* _EXTRAIT FOURNI_:
· · · ·

On imagine le défi énorme que ces jeunes gens tentaient de relever en venant s’installer comme ça sur une terre nouvelle. Ils avaient probablement, comme tous les jeunes, des rêves d’avenir et ils contribuaient à bâtir une région. Moi, je leur rends hommage, mais je rends hommage aussi à tous les autres de cette époque. Ils sont quelques unités, parmi une multitude d’autres, qui ont aussi commencé sur des terres en bois debout de notre région, qu’ils ont rendues habitables. Ils les ont léguées aux générations suivantes qui, graduellement, ont contribué au développement et à l’amélioration des conditions de vie. Chaque génération essayait de laisser davantage aux générations suivantes, que ce qu’ils avaient eux-mêmes reçu. Mon livre présente la biographie de 11 familles bas-laurentiennes.

C’est une belle mission de leur rendre hommage, est-ce que c’est ce qui vous a amené à écrire votre livre, leur rendre hommage ?

· · · ·

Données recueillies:

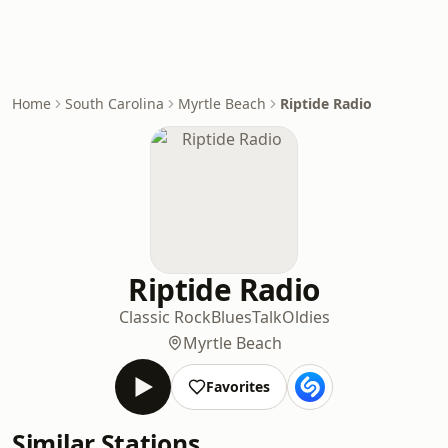
Home
South Carolina
Myrtle Beach
Riptide Radio
Riptide Radio
Classic Rock
Blues
Talk
Oldies
Myrtle Beach
Favorites
Similar Stations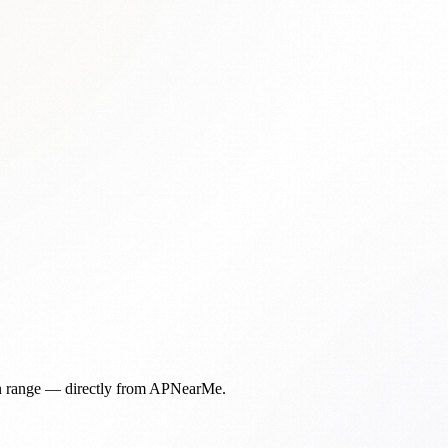
in range — directly from APNearMe.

· · · ·

* _CONSIGNE_: Reprenez mot pour mot le passage de l'extrait fourni qui s'ouvre sur « On imagine le » et se referme sur « 11 familles bas-laurentiennes. ».

* _RÉSULTAT_:
On imagine le défi énorme que ces jeunes gens tentaient de relever en venant s’installer comme ça sur une terre nouvelle. Ils avaient probablement, comme tous les jeunes, des rêves d’avenir et ils contribuaient à bâtir une région. Moi, je leur rends hommage, mais je rends hommage aussi à tous les autres de cette époque. Ils sont quelques unités, parmi une multitude d’autres, qui ont aussi commencé sur des terres en bois debout de notre région, qu’ils ont rendues habitables. Ils les ont léguées aux générations suivantes qui, graduellement, ont contribué au développement et à l’amélioration des conditions de vie. Chaque génération essayait de laisser davantage aux générations suivantes, que ce qu’ils avaient eux-mêmes reçu. Mon livre présente la biographie de 11 familles bas-laurentiennes.